This was an US unrealised plan for the seizure of the Japanese-held islands of Formosa and Amoy (August 1944).
Created by Admiral Chester W. Nimitz’s Pacific Ocean Areas command, and initially scheduled for implementation during February 1945, this undertaking was the subject of considerable debate as a result of the strength of the expected defences, the lack of adequate US assault forces, and the considerable distance that land-based aircraft would have to cover in order to provide air support. The operation was ultimately put into abeyance (but never formally cancelled) in October 1944 as better opportunities were offered by ‘Detachment’ against Iwo Jima and ‘Iceberg’ against Okinawa, followed later by the ‘Olympic’ and ‘Coronet’ direct assaults on the Japanese home islands.
The object of ‘Causeway’ (ii) was to provide the Allied (especially US) forces with a springboard for air, naval and amphibious operations against the major Japanese forces fighting in China. Had it proceeded, ‘Causeway’ (ii) would have involved 302,000 men of the US Army and 100,000 men of the US Marine Corps, and would have started with the landings of single divisions of Major General Roy S. Geiger’s III Amphibious Corps and Major General John R. Hodge’s XXIV Corps, of Lieutenant General Walter C. Krueger’s 6th Army, on the south-west coast of the island between Kaoshiung and Kenting. The steadily reinforced US forces would then have consolidated their control of the southern one-third of the island before advancing northward along the west coast, which had far better communications than the east coast, toward the Japanese colonial administrative centre at Taipei near the northern tip of the island.
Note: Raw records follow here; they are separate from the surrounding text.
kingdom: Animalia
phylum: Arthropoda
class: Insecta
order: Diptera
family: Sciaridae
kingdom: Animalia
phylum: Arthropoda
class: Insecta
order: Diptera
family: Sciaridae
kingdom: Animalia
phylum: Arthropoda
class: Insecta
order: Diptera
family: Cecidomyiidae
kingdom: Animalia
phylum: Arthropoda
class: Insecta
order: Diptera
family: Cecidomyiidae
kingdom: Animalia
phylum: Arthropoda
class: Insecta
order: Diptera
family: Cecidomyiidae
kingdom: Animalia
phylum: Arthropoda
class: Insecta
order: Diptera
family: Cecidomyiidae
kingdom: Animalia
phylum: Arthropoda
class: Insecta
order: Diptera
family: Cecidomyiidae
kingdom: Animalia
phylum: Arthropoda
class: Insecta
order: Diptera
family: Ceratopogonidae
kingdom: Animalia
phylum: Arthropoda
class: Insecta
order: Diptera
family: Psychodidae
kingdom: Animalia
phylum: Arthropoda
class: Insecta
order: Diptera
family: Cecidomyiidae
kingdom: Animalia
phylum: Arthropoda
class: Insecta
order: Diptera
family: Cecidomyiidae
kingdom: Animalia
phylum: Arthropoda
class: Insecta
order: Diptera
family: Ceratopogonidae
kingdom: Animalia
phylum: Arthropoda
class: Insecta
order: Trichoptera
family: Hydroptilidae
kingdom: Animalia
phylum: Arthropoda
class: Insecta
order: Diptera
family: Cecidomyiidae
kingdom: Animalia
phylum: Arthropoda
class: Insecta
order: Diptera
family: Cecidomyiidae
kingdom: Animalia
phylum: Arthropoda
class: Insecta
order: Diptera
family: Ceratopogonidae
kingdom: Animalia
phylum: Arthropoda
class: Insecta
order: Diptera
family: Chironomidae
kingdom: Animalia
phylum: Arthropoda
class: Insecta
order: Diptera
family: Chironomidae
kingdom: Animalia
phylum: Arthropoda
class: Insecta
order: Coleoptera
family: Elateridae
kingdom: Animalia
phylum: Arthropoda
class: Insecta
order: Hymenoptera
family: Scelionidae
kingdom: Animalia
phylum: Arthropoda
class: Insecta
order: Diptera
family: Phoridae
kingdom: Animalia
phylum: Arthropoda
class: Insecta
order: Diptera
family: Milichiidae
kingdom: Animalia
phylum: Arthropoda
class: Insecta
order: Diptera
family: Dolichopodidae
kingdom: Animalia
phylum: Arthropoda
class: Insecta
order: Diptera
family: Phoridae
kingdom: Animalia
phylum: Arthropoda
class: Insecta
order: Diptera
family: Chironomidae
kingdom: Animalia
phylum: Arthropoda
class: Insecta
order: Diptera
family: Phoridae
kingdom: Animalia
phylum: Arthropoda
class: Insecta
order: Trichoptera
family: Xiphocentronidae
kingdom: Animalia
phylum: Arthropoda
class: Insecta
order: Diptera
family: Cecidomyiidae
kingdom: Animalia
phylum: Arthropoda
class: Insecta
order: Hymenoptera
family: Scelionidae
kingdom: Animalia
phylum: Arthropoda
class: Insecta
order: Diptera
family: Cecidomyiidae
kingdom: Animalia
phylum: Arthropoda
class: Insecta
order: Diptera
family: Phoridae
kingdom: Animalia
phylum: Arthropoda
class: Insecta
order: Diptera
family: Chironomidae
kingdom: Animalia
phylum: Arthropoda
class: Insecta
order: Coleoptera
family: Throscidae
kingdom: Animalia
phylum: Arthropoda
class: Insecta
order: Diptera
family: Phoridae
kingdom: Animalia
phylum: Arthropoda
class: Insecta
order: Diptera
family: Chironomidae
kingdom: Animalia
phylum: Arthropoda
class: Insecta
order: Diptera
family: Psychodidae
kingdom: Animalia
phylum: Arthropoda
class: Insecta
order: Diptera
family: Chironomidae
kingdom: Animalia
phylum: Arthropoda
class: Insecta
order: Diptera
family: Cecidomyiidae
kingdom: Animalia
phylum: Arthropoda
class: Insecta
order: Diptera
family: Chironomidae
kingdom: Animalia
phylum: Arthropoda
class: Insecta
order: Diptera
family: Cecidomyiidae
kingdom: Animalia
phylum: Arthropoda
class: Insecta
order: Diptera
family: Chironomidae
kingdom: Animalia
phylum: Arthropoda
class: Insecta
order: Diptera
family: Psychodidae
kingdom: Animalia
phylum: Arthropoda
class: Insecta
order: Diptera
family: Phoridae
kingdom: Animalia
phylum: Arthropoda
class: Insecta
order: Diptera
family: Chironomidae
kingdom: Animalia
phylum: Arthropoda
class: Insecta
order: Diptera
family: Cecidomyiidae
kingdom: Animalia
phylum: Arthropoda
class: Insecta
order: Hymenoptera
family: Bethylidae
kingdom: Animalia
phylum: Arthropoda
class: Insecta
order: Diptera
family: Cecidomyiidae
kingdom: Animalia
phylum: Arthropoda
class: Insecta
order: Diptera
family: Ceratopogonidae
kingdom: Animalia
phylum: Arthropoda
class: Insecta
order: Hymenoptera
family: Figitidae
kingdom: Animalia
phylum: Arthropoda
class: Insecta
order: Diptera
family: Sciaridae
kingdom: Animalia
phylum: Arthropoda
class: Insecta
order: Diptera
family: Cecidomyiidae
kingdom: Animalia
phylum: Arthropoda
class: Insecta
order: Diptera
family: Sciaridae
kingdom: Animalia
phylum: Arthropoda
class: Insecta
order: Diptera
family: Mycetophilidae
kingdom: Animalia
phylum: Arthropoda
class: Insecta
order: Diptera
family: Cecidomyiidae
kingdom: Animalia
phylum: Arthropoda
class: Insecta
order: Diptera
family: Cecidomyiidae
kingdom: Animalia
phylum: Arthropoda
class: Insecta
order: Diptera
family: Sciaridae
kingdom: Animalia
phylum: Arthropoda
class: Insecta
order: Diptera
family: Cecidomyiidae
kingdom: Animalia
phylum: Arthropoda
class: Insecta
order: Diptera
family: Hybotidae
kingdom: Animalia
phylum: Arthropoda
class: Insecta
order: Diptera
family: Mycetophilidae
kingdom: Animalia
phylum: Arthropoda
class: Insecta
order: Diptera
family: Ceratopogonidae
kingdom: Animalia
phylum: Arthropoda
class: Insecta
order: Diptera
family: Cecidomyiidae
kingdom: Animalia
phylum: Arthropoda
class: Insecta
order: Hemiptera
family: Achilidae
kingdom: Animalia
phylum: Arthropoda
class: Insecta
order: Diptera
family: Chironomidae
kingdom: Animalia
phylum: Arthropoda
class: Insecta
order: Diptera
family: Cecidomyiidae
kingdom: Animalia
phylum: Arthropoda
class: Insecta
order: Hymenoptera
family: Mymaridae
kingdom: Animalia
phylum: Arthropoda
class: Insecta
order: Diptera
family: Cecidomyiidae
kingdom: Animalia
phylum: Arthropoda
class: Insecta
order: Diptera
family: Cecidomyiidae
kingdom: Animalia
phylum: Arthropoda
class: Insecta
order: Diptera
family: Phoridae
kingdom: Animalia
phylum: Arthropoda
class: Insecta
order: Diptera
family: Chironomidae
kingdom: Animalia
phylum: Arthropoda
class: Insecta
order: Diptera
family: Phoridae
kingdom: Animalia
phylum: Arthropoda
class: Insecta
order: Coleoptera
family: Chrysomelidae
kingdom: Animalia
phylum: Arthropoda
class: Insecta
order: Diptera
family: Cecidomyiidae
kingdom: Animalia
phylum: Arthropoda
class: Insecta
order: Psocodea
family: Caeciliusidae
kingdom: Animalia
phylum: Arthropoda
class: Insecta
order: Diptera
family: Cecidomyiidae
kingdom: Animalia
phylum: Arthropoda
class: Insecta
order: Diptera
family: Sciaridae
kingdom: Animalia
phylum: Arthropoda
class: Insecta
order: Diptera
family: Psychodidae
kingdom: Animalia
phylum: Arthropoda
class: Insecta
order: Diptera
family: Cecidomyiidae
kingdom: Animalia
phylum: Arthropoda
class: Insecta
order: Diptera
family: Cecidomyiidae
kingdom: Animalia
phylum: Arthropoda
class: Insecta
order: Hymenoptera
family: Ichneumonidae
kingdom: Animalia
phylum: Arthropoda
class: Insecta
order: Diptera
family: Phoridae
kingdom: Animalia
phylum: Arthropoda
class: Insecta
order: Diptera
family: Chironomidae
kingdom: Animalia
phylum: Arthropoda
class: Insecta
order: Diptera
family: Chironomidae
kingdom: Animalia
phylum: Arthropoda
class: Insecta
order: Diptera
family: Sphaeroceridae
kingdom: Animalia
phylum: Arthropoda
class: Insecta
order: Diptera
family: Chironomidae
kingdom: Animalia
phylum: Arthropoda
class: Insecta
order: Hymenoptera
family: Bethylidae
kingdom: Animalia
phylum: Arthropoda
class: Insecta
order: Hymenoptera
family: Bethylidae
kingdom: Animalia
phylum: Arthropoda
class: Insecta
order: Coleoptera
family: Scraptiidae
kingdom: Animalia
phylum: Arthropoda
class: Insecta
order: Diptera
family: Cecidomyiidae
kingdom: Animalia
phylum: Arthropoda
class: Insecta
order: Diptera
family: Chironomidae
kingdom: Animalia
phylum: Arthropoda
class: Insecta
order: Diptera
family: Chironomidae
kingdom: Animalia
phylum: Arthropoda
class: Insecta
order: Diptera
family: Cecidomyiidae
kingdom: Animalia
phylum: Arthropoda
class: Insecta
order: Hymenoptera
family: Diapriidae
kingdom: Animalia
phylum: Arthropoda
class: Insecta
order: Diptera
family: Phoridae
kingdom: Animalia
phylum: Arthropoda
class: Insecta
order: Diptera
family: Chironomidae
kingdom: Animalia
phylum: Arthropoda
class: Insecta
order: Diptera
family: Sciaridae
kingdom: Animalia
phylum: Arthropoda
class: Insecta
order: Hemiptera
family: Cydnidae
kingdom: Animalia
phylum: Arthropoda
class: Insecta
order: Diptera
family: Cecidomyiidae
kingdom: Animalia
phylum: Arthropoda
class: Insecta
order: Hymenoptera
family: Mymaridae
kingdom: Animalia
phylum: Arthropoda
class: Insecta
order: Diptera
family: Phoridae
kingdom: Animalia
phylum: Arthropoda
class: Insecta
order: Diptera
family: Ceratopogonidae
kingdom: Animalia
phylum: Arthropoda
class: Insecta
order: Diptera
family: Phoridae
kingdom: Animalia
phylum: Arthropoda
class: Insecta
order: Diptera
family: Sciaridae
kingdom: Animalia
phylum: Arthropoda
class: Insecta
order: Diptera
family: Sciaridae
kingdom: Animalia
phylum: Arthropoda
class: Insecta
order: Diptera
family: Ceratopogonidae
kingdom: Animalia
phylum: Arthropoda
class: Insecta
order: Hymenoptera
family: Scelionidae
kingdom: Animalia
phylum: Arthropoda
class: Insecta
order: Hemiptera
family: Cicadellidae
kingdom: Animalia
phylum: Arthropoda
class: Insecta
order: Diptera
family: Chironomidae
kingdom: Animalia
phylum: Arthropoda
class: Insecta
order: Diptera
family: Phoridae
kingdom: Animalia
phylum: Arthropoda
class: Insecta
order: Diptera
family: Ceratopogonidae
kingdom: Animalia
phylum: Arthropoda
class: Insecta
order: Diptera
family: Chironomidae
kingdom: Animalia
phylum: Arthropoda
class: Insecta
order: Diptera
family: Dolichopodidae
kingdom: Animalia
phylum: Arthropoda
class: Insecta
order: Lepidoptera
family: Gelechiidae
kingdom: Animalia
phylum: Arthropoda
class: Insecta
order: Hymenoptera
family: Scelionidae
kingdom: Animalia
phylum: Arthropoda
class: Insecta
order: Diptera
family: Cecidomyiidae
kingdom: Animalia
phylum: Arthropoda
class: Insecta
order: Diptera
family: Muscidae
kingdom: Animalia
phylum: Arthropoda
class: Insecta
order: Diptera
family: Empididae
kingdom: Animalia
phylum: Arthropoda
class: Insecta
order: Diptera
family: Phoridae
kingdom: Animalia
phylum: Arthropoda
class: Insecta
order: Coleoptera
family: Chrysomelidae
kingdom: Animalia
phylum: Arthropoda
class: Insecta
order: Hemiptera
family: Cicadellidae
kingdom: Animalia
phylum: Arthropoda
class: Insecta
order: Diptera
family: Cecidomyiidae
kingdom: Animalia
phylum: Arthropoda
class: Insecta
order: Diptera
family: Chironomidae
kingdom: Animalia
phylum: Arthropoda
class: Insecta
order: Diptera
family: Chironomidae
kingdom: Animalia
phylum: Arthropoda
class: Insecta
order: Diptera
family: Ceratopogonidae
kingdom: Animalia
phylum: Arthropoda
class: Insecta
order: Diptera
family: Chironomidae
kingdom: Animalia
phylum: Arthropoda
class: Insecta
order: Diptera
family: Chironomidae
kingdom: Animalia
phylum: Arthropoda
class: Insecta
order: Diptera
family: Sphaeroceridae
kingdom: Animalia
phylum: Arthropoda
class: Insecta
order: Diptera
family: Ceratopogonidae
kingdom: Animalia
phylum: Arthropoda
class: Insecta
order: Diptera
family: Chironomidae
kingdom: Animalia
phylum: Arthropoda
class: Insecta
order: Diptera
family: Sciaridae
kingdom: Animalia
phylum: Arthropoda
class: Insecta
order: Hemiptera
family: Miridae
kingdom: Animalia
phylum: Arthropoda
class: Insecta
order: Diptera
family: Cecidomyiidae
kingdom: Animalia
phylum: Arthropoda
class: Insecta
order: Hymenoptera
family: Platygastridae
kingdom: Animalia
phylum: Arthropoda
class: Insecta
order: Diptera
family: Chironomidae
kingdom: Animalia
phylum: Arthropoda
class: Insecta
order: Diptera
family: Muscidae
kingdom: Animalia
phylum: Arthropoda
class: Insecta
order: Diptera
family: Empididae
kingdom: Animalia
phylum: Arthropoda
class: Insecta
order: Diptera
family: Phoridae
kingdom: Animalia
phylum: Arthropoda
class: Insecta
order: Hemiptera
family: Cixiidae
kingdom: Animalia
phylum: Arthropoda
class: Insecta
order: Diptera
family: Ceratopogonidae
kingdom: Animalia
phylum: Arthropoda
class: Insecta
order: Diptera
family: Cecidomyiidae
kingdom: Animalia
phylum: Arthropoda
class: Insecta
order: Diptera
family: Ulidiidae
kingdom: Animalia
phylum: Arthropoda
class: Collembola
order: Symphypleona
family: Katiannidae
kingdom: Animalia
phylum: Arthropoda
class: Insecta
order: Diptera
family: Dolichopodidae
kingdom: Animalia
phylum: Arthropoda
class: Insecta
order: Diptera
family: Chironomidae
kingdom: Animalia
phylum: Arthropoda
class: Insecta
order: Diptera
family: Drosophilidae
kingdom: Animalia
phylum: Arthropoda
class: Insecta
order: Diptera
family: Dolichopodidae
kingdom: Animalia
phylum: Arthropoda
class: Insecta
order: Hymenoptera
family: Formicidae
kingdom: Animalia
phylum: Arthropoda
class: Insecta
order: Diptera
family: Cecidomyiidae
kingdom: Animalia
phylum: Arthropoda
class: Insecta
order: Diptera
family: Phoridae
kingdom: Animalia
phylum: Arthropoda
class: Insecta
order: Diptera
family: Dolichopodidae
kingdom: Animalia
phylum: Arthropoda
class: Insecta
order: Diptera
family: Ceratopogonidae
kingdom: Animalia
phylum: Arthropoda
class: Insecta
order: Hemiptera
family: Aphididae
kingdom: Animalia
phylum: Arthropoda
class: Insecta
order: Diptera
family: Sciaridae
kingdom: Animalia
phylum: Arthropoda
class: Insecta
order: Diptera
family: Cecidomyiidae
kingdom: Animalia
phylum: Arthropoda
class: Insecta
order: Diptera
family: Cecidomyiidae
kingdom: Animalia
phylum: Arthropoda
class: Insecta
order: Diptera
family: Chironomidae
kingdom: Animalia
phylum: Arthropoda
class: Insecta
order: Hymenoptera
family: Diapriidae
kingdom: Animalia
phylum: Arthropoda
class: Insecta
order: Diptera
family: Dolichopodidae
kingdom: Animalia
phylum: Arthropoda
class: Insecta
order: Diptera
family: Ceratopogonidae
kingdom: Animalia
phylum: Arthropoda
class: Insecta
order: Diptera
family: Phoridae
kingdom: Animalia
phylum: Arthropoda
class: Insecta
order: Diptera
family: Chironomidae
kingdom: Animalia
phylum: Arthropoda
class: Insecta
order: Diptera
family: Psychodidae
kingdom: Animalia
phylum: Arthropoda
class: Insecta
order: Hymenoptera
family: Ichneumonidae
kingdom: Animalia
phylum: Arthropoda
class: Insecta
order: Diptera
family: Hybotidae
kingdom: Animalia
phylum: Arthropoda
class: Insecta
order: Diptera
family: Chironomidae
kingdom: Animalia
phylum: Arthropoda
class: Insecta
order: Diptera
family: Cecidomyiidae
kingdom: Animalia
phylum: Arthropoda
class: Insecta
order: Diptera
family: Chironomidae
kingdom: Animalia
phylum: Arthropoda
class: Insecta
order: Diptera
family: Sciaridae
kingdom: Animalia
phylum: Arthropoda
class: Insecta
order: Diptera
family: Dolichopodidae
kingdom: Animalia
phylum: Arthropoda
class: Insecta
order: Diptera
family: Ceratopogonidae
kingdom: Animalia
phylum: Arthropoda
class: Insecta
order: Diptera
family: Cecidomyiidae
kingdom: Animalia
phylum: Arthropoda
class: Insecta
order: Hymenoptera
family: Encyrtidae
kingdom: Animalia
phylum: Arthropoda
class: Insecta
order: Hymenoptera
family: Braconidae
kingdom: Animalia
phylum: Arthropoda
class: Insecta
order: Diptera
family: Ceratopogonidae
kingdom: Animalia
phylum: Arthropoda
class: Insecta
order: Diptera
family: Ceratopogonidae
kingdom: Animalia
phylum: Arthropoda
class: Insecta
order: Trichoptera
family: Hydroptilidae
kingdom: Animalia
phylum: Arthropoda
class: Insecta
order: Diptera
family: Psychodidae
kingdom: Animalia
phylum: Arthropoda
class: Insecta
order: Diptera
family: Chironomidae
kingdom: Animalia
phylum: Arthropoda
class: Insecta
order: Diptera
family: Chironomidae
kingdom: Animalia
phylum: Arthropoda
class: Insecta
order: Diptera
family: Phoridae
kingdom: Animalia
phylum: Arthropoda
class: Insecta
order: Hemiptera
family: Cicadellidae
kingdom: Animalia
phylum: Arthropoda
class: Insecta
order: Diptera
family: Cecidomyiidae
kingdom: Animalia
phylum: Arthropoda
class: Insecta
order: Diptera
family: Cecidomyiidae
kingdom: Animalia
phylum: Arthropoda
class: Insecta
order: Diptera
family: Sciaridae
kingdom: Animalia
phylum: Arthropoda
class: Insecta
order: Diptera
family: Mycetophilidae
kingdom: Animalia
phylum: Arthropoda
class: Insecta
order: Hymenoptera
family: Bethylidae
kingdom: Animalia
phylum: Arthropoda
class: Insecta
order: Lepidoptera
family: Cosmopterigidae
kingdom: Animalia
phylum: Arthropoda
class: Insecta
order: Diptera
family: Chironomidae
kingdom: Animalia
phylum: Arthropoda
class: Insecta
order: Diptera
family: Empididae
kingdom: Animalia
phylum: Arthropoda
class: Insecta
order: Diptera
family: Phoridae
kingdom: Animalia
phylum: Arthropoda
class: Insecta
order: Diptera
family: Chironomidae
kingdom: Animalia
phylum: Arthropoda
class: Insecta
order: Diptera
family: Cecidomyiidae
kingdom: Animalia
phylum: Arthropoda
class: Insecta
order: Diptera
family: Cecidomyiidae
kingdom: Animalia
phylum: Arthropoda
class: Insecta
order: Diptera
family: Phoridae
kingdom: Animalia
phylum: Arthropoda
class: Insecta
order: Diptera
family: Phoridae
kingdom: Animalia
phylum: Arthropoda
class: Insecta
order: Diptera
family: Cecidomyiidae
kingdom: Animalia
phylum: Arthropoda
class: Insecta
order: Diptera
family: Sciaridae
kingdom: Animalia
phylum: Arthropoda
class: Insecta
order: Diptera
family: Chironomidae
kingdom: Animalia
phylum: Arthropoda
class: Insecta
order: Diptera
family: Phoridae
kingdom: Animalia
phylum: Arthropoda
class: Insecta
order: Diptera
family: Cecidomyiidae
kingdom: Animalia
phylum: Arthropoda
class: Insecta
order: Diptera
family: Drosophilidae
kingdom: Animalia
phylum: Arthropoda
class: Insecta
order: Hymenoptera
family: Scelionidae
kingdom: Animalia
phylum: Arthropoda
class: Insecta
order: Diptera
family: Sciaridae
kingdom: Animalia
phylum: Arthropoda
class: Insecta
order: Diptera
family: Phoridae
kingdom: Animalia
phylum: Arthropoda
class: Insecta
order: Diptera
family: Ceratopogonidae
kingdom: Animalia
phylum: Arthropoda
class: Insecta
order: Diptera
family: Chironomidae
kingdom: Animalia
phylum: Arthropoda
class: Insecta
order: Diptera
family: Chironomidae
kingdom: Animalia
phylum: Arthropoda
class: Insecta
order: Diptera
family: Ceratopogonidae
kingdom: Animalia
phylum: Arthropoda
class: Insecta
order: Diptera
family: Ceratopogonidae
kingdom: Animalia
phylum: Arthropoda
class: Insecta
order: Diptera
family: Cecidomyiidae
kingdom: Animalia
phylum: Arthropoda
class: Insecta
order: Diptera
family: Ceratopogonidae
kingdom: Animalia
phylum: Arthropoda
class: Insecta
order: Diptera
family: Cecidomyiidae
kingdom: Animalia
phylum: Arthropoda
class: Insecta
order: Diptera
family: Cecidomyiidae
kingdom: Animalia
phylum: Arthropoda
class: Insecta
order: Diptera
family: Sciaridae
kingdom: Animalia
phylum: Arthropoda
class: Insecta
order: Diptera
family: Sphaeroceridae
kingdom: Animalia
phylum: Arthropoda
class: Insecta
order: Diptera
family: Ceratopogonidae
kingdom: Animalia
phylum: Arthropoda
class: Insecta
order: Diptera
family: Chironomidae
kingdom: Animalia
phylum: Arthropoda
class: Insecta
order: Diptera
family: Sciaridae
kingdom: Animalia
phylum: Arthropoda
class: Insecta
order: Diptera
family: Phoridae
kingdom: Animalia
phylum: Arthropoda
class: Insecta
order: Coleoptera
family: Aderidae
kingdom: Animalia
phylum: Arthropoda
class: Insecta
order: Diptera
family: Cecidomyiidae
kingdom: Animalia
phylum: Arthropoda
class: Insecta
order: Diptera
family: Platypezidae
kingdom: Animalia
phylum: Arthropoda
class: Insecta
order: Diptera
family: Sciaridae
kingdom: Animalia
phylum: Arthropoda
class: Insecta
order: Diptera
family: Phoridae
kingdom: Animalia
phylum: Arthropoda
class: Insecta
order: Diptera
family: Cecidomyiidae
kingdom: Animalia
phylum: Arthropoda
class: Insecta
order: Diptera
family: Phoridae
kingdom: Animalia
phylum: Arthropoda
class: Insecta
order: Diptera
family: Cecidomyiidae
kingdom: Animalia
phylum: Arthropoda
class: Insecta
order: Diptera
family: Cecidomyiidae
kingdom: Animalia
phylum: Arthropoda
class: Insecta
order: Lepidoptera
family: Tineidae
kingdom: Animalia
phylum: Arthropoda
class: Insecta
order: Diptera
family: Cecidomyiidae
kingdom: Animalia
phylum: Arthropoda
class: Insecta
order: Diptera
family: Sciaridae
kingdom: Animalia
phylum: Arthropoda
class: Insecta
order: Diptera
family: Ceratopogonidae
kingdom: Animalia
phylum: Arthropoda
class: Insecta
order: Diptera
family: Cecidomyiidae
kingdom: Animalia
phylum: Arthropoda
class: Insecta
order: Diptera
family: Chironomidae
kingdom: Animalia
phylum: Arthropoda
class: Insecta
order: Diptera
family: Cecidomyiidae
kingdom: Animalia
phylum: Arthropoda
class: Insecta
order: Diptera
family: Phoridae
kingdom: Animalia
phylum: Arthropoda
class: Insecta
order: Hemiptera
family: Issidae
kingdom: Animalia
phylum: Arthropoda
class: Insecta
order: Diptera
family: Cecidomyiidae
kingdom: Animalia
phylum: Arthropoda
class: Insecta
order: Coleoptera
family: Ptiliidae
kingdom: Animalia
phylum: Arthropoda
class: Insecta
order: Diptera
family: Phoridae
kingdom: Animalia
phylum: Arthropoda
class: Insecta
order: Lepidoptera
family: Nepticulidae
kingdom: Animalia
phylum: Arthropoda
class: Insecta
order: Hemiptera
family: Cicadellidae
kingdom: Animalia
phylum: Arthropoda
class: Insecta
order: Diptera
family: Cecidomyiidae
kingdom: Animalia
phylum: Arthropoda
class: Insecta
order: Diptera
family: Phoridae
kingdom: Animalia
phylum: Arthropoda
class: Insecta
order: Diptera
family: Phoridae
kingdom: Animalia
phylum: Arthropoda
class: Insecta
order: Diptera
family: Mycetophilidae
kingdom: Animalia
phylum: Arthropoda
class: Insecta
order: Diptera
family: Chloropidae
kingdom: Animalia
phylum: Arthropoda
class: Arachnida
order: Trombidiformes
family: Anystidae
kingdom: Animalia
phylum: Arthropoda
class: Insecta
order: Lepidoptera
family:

The final nail in the coffin of ‘Causeway’ (ii) was the implacable opposition of General Douglas MacArthur, who believed that the any decision for the implementation of ‘Causeway’ (ii) would have denied his South-West Pacific Area command the chance for the US return to Luzon island in the the Philippine islands group, whose liberation MacArthur had promised when he left the islands in 1942.